Why, though, were we told that “The Account of the Merkava should only be taught to the wise and to those able to deduce through wisdom on their own” (Mishna Chagiga 2:1)? Apparently because there were dangers involved, as in the case of the child who studied it and suddenly died (Chagiga 13b) and of the student who was struck with leprosy when studying it (J.T. Chagiga 3:1).
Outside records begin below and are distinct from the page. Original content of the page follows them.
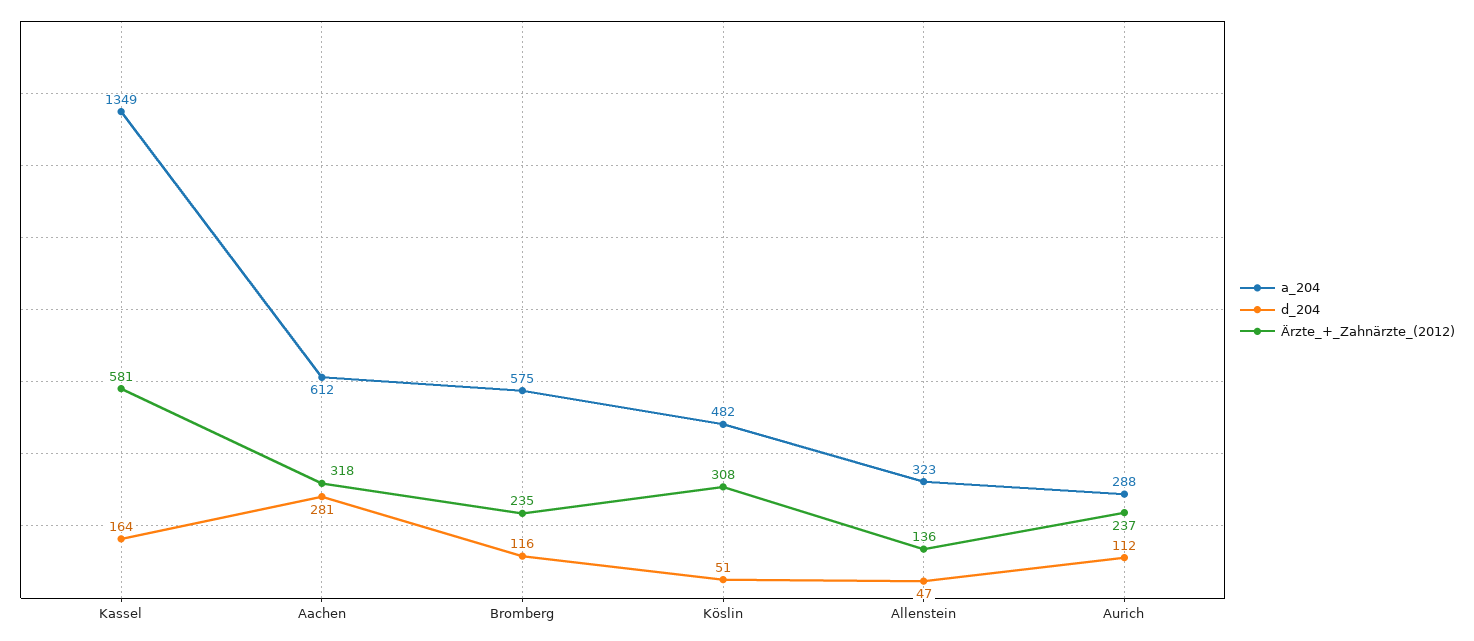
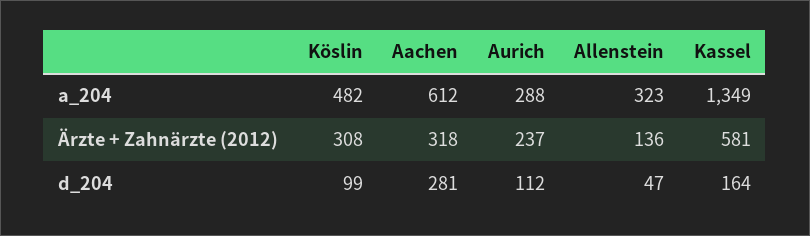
  {
    "a_204": {
      "Kassel": 1349,
      "Aachen": 612,
-     "Bromberg": 575,
      "Köslin": 482,
      "Allenstein": 323,
      "Aurich": 288
    },
    "d_204": {
      "Kassel": 164,
      "Aachen": 281,
-     "Bromberg": 116,
-     "Köslin": 51,
+     "Köslin": 99,
      "Allenstein": 47,
      "Aurich": 112
    },
    "Ärzte_+_Zahnärzte_(2012)": {
      "Kassel": 581,
      "Aachen": 318,
-     "Bromberg": 235,
      "Köslin": 308,
      "Allenstein": 136,
      "Aurich": 237
    }
  }

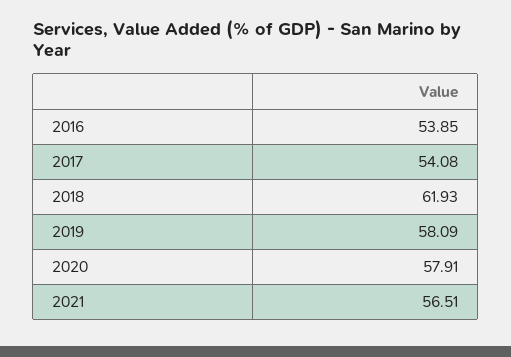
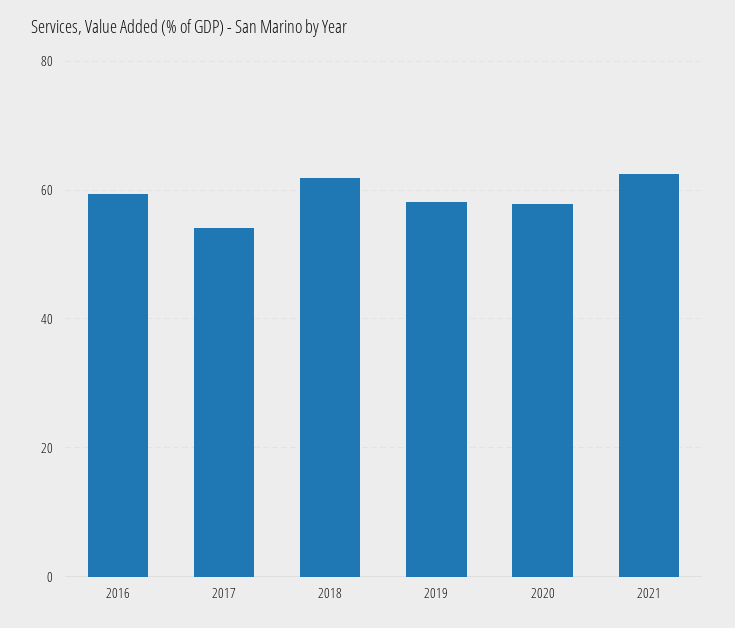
  {
-   "2016": 53.85,
+   "2016": 60,
    "2017": 54.08,
    "2018": 61.93,
    "2019": 58.09,
    "2020": 57.91,
-   "2021": 56.51
+   "2021": 62
  }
Also because the Divine Presence and various ministering angels appear before those who study it (Chagiga 14b), or a fire would surround them and the earth would tremble (J.T. Chagiga 3:1), and few could withstand that.
Ramchal refers to the Merkava later on in Klach as we’ll see  and in other esoteric works to a limited extent. But he dedicated an entire, albeit small, book to the subject entitled Pinot HaMerkava (“The Corners of the Merkava”) .
An abstruse work, Pinot HaMerkava ties various themes together. Most significantly for our purposes it addresses the role that the Merkava plays in prophecy and what the prophet is to “envision”, and the place each “corner” has in the ultimate redemption and revelation of God’s Yichud. It’s thus easy to see why Ramchal discusses the subject at this early juncture even though its particulars don’t quite belong here.
 See Petachim 24, 31, 57, and 129.
 It’s contained in Ginzei Ramchal pp. 310-359.